Another thing that I have always wondered about is ..... Did Judas really understand who Christ was? He must not have really understood that Christ was omniscient or he would have probably acted different. He wouldn't have stolen nor conspired with the Sanhedrin. He seems oblivious to who Christ was in my opinion.


----------



## Anton Bruckner (Apr 10, 2008)

PuritanCovenanter said:


> Another thing that I have always wondered about is ..... Did Judas really understand who Christ was? He must not have really understood that Christ was omniscient or he would have probably acted different.
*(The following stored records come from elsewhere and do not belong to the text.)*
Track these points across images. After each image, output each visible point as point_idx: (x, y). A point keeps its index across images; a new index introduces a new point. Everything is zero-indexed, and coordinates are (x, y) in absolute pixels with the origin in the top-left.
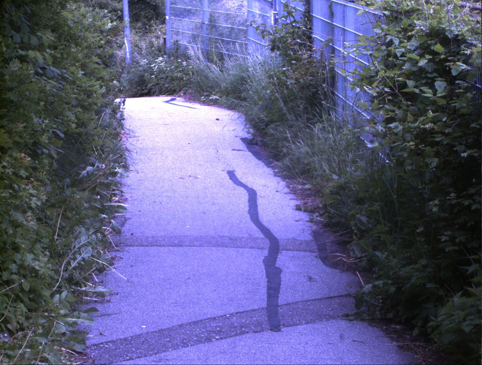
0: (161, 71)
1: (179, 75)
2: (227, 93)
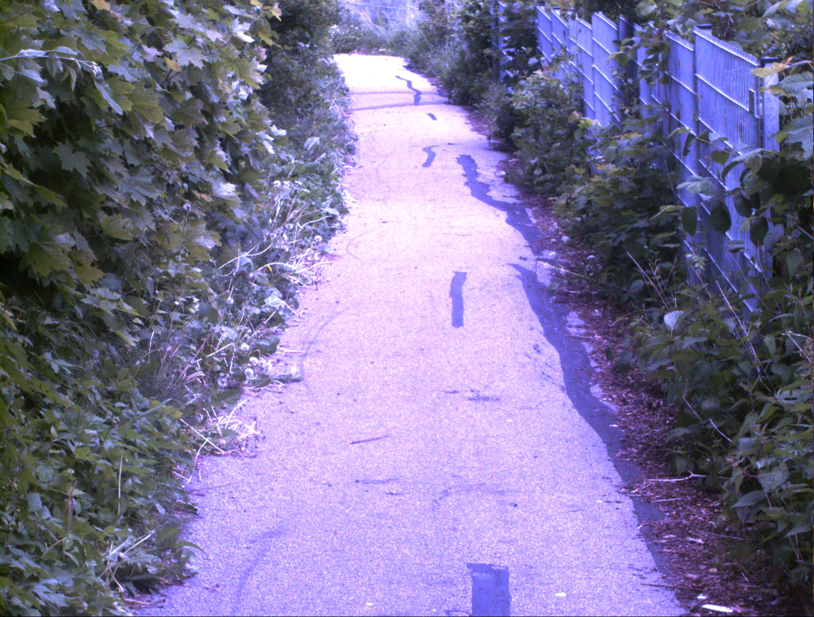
2: (391, 46)
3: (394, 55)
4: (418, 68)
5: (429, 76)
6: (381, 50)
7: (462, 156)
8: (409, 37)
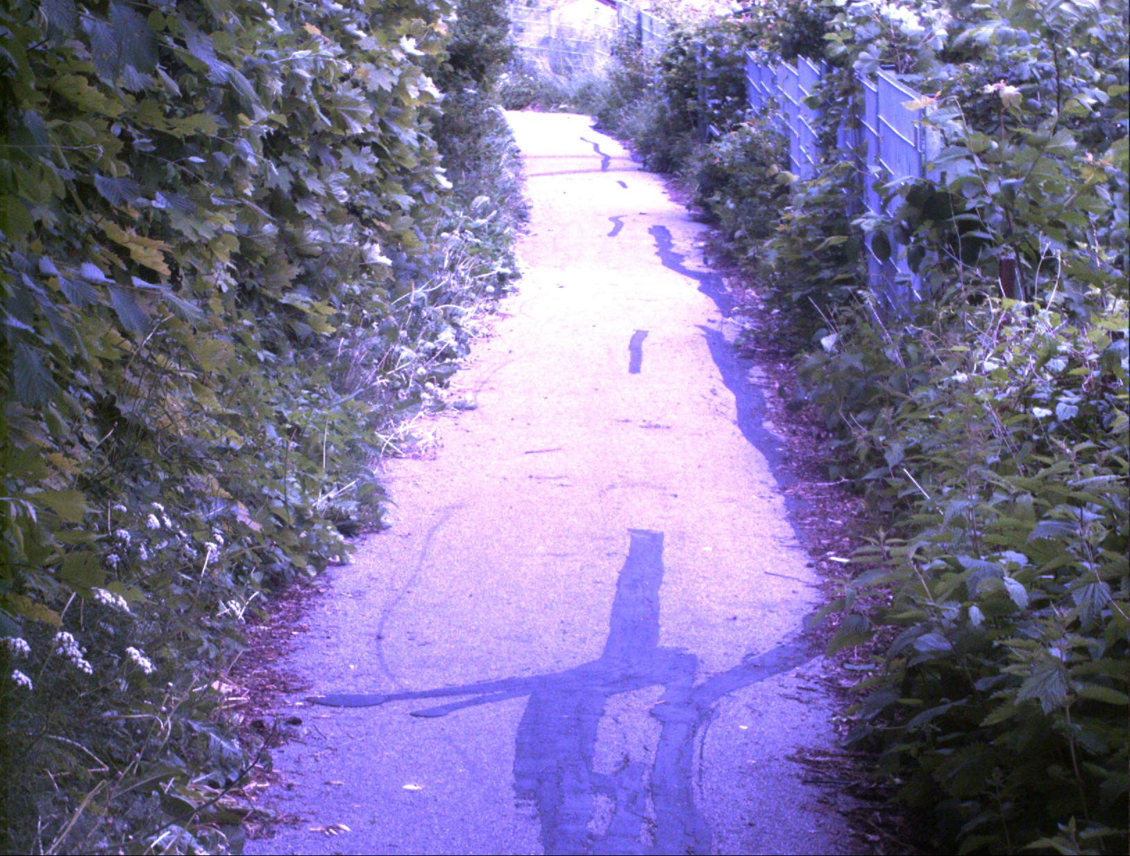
0: (506, 87)
1: (526, 90)
2: (575, 101)
3: (578, 113)
4: (607, 128)
5: (622, 138)
6: (562, 106)
7: (655, 227)
8: (597, 90)
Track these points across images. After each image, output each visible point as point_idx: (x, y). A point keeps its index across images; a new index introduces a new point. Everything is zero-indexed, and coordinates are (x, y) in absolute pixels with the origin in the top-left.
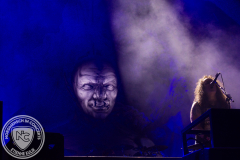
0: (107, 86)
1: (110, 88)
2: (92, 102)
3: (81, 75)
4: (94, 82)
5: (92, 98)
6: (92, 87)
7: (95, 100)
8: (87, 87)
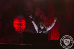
0: (22, 24)
1: (23, 25)
2: (18, 28)
3: (15, 21)
4: (18, 23)
5: (18, 27)
6: (18, 24)
7: (19, 28)
8: (16, 24)
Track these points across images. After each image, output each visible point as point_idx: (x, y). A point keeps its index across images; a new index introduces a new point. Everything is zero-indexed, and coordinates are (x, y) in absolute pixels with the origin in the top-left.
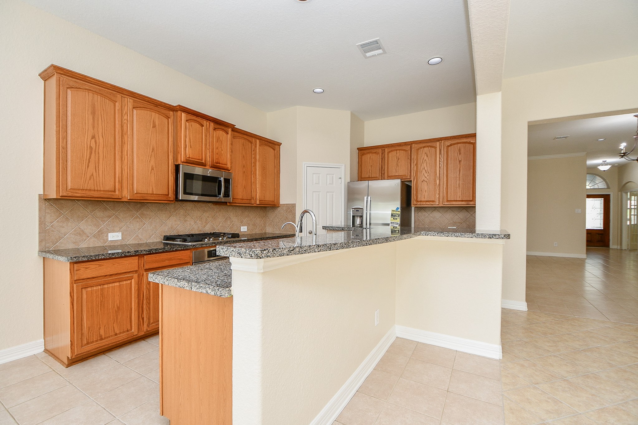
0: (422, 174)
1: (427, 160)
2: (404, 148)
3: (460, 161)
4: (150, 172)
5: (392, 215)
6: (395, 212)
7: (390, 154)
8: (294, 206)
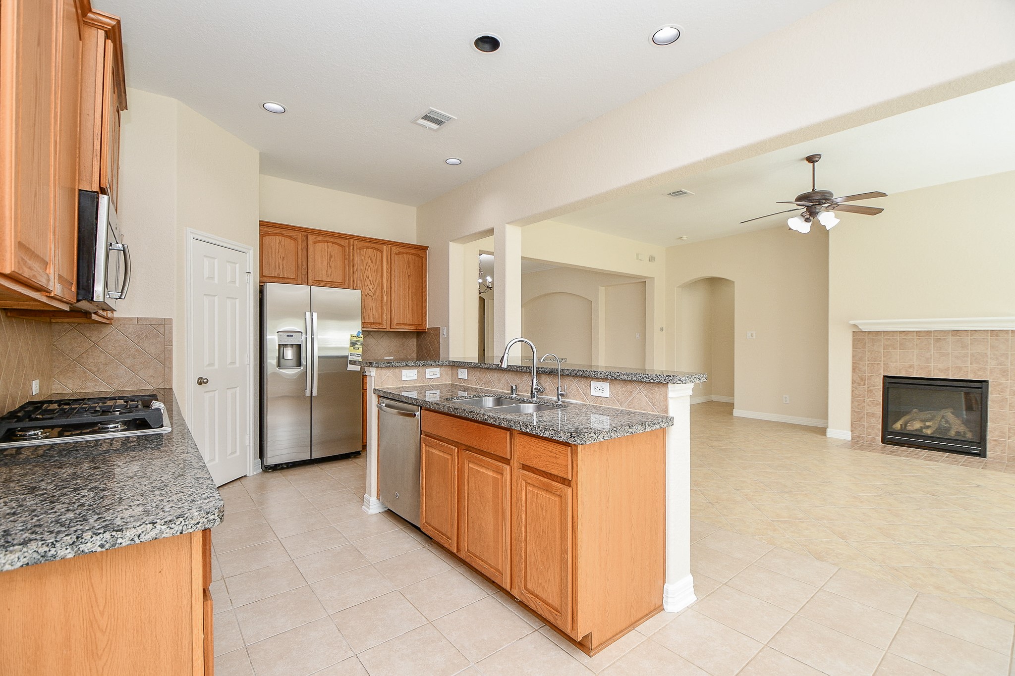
0: (366, 285)
1: (371, 266)
2: (339, 241)
5: (351, 341)
6: (355, 339)
7: (317, 246)
8: (166, 323)
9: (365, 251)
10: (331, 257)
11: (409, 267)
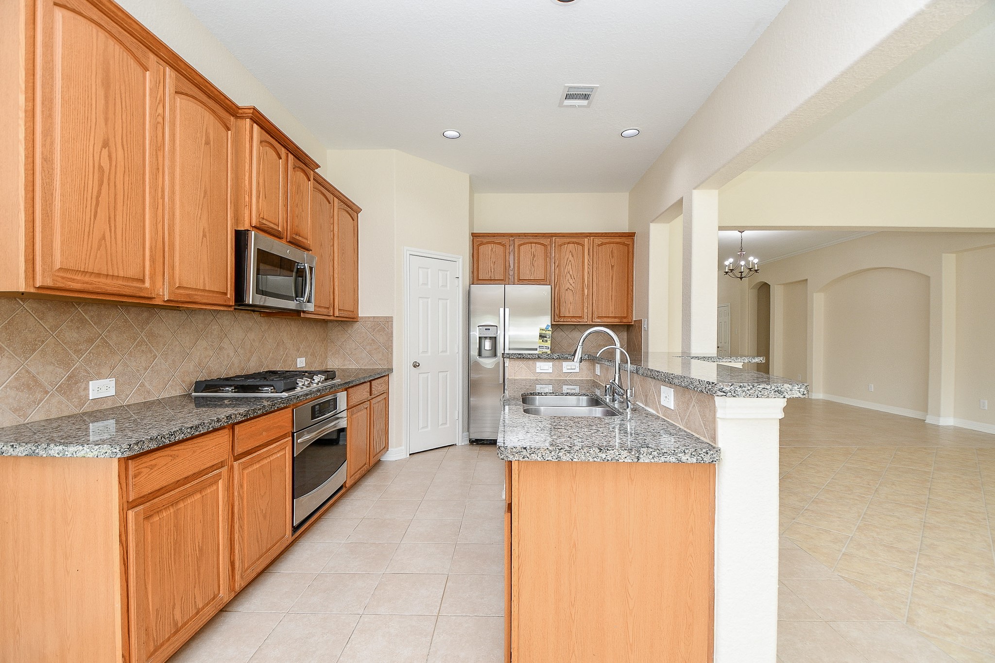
0: (567, 280)
1: (573, 261)
2: (542, 241)
3: (612, 267)
4: (200, 241)
5: (541, 336)
6: (544, 332)
7: (522, 248)
8: (389, 320)
9: (566, 247)
10: (534, 256)
11: (613, 257)
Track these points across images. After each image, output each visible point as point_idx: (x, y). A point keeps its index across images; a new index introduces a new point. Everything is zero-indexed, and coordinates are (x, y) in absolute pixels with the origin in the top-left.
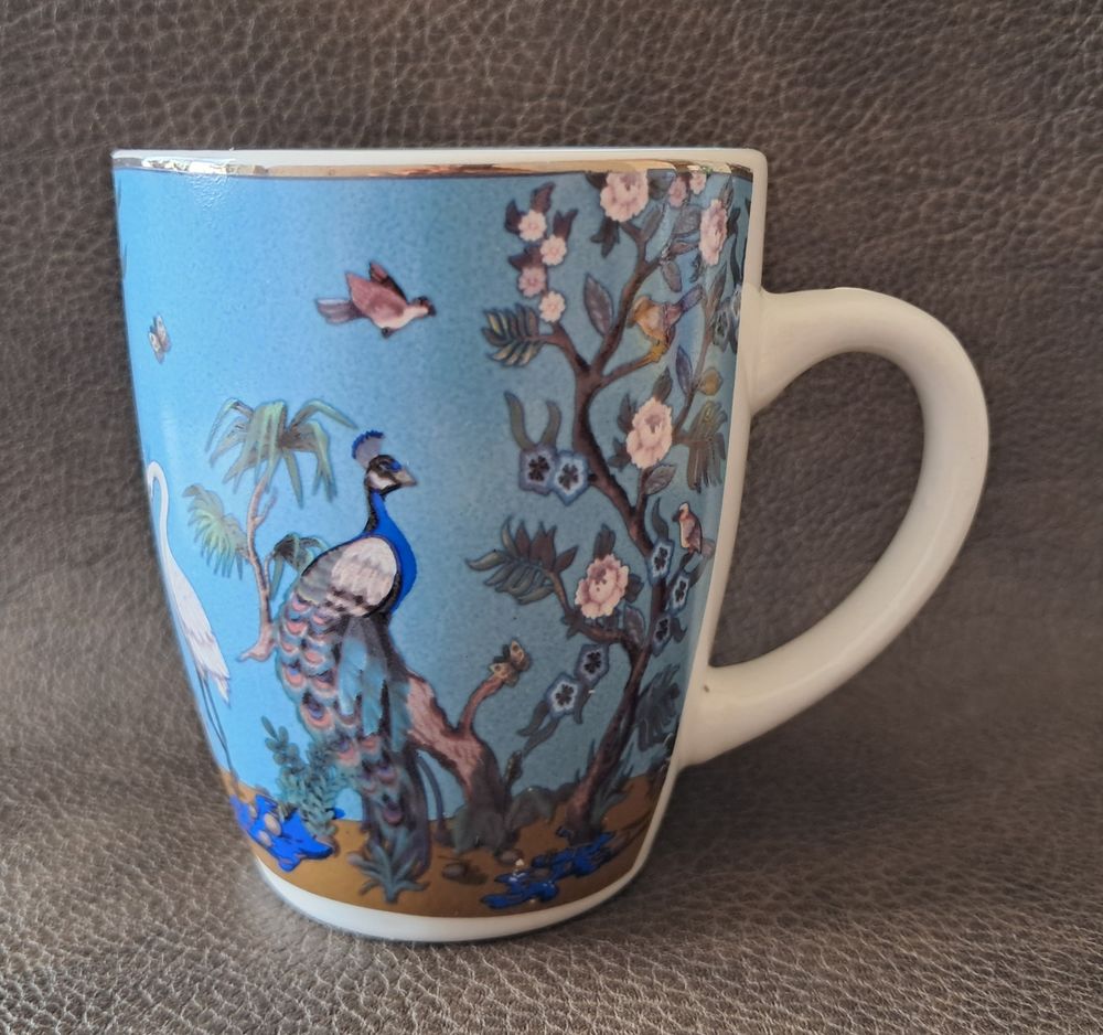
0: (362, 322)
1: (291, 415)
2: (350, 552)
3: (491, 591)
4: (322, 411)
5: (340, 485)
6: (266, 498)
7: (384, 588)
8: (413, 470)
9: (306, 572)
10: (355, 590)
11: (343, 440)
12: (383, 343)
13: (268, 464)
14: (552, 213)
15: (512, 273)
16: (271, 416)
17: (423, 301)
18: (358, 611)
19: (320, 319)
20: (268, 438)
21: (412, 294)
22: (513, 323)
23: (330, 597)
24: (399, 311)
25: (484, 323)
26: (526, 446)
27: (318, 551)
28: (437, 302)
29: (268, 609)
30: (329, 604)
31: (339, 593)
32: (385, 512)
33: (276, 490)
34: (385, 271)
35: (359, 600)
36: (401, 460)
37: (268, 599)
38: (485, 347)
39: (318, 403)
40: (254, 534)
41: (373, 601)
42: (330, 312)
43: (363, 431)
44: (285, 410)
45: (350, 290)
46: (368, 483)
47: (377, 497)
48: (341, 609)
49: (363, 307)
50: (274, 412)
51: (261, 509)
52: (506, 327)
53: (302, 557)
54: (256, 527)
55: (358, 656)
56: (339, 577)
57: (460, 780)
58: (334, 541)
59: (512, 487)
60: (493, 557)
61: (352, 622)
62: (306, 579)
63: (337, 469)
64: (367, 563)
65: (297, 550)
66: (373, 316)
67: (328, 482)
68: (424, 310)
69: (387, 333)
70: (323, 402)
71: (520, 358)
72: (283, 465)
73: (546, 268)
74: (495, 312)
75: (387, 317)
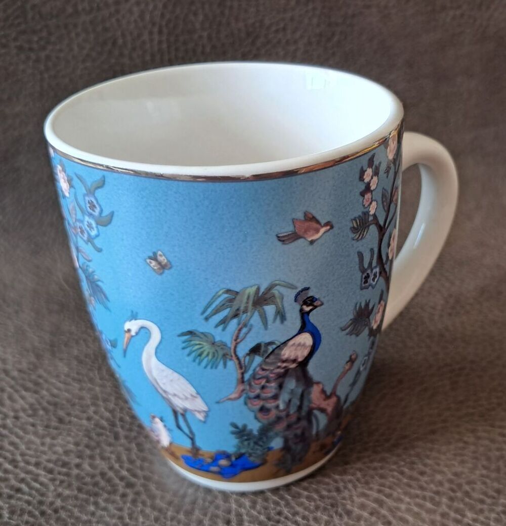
0: (301, 241)
1: (262, 290)
2: (291, 342)
3: (348, 336)
4: (279, 285)
5: (288, 315)
6: (244, 330)
7: (306, 352)
8: (322, 299)
9: (268, 357)
10: (292, 357)
11: (290, 295)
12: (311, 247)
13: (247, 315)
14: (374, 167)
15: (361, 199)
16: (249, 294)
17: (327, 224)
18: (293, 366)
19: (279, 243)
20: (247, 303)
21: (323, 222)
22: (361, 221)
23: (279, 364)
24: (317, 231)
25: (352, 226)
26: (363, 271)
27: (274, 346)
28: (334, 223)
29: (243, 378)
30: (279, 367)
31: (284, 361)
32: (309, 321)
33: (252, 326)
34: (312, 214)
35: (294, 361)
36: (317, 296)
37: (243, 374)
38: (352, 235)
39: (277, 282)
40: (235, 347)
41: (300, 360)
42: (283, 239)
43: (300, 289)
44: (258, 289)
45: (295, 227)
46: (301, 310)
47: (306, 315)
48: (285, 367)
49: (301, 233)
50: (252, 291)
51: (241, 335)
52: (359, 224)
53: (266, 351)
54: (237, 344)
55: (291, 384)
56: (284, 355)
57: (327, 414)
58: (283, 340)
59: (358, 291)
60: (351, 322)
61: (290, 371)
62: (267, 360)
63: (286, 309)
64: (299, 345)
65: (263, 349)
66: (306, 236)
67: (281, 315)
68: (328, 227)
69: (312, 242)
70: (280, 281)
71: (363, 235)
72: (256, 314)
73: (372, 191)
74: (355, 219)
75: (313, 235)
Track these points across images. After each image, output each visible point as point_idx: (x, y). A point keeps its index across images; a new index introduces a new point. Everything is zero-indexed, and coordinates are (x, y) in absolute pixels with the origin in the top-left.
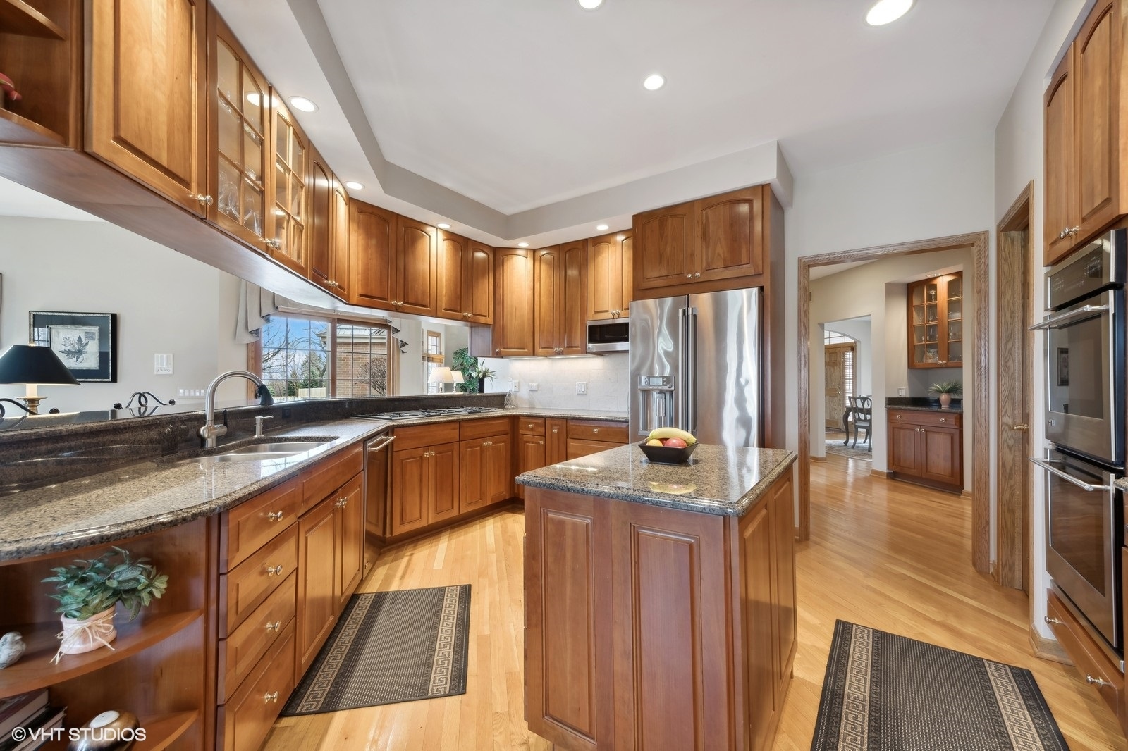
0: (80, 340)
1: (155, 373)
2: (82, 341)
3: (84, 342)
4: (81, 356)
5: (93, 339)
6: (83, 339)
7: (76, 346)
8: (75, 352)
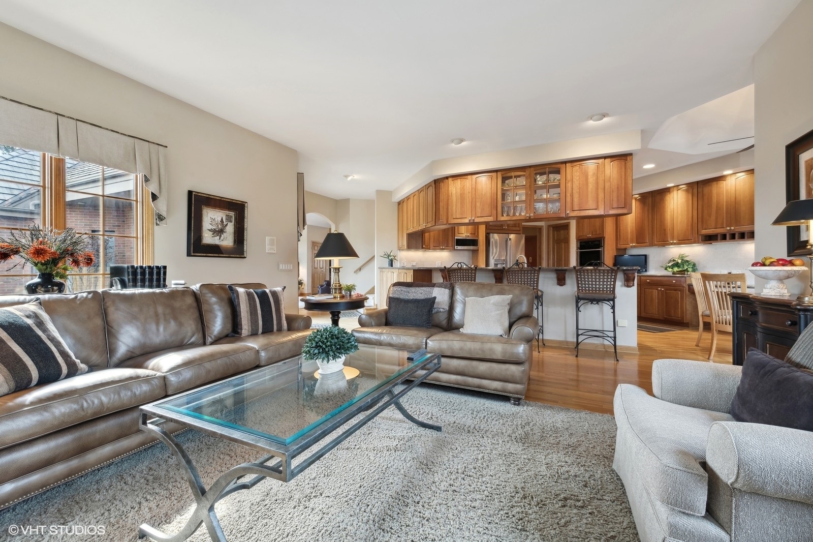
0: (222, 221)
1: (267, 251)
2: (223, 222)
3: (225, 223)
4: (222, 235)
5: (231, 222)
6: (224, 220)
7: (220, 226)
8: (218, 231)
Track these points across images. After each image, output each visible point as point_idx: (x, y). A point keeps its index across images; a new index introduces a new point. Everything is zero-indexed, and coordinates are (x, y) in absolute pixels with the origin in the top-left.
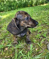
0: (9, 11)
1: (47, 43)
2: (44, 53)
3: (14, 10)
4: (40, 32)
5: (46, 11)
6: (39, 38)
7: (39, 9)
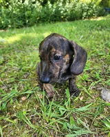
0: (18, 28)
1: (100, 89)
2: (95, 104)
3: (30, 26)
4: (89, 72)
5: (100, 32)
6: (87, 81)
7: (85, 26)
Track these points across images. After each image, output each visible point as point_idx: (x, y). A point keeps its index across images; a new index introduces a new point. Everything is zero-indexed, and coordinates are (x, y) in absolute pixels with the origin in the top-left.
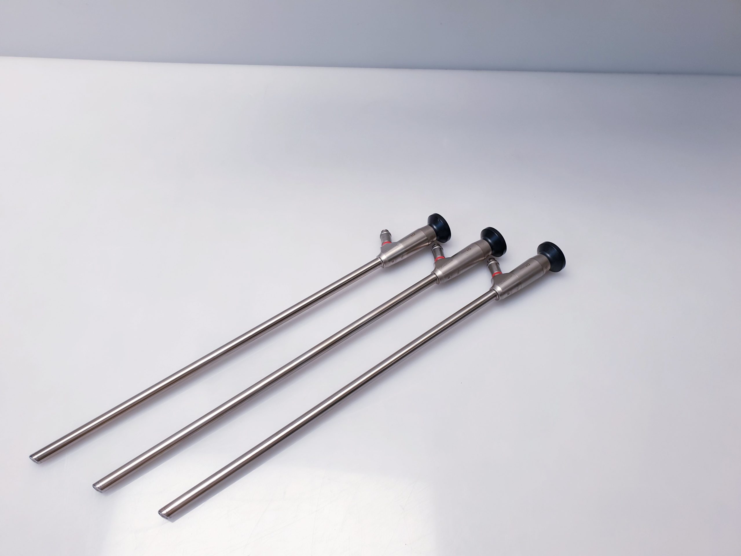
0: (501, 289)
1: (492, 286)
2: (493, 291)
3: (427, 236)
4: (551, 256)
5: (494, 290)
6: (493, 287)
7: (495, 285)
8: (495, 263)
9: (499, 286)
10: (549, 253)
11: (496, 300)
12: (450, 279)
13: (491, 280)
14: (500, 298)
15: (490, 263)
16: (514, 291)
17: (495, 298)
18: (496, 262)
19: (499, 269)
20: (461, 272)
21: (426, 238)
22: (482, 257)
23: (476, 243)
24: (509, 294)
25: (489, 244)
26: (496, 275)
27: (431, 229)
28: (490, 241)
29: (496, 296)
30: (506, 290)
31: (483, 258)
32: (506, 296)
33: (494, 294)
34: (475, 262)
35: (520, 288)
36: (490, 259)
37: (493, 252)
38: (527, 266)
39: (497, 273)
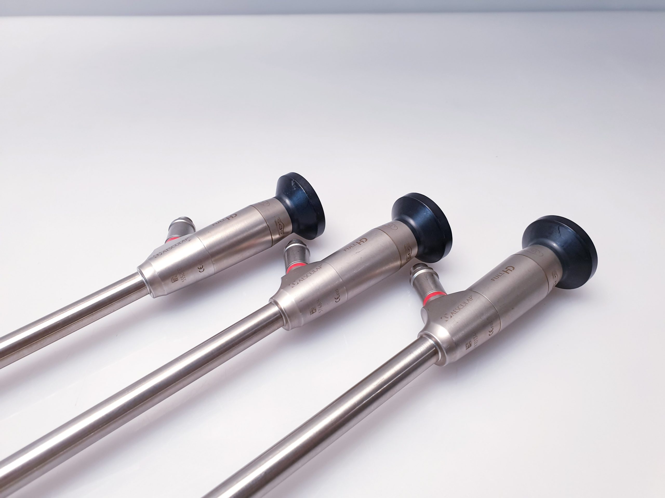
0: (450, 333)
1: (423, 326)
2: (427, 340)
3: (266, 220)
4: (562, 246)
5: (430, 337)
6: (426, 328)
7: (432, 323)
8: (428, 273)
9: (442, 326)
10: (554, 241)
11: (436, 363)
12: (316, 314)
13: (422, 311)
14: (449, 359)
15: (416, 275)
16: (482, 338)
17: (433, 360)
18: (430, 271)
19: (437, 285)
20: (344, 298)
21: (265, 225)
22: (396, 260)
23: (383, 229)
24: (471, 345)
25: (412, 231)
26: (432, 298)
27: (279, 207)
28: (412, 222)
29: (435, 353)
30: (461, 335)
31: (398, 263)
32: (461, 352)
33: (431, 347)
34: (378, 271)
35: (496, 329)
36: (415, 267)
37: (422, 248)
38: (508, 271)
39: (434, 294)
He wouldn't have stolen nor conspired with the Sanhedrin. He seems oblivious to who Christ was in my opinion.


he understood everything. his heart was just wicked. he was all about the $$$$$$$$$$$$$$$ Judas is no different from parents that divorce over careers, drug dealers and corrupt politicians and judges. Jesus plainly said, "What shall it profit a man to gain the world and to loose his soul". Judas knew this. Many Americans know this and yet we act contrary most of the times.


----------



## k.seymore (Apr 10, 2008)

Why did our Lord deliberately choose Judas, who, he perfectly knew, was unworthy of the honor, and would be his betrayer? 

I always found it interesting that the tribe that rules over Israel was Judah, the 12 disciples represent the 12 tribes and it is said they will rule over the twelve tribes, the Jews (in the strict sense of the word) are the ruling tribe of Judah and we are told that they rejected and crucified Christ, and this was accomplished through the disciple whose name is literally Judah. The Jews betrayed their true king into the hand of Rome as Judas betrayed him into the hands of the Jews. Perhaps we are supposed to see him as representative of them.


----------



## JBaldwin (Apr 11, 2008)

Thanks for posting this. It was a great comfort to me as well. Though it is no surprise to me that wicked men are high up in the church, I'm usually surprised when they cause division and problems.


----------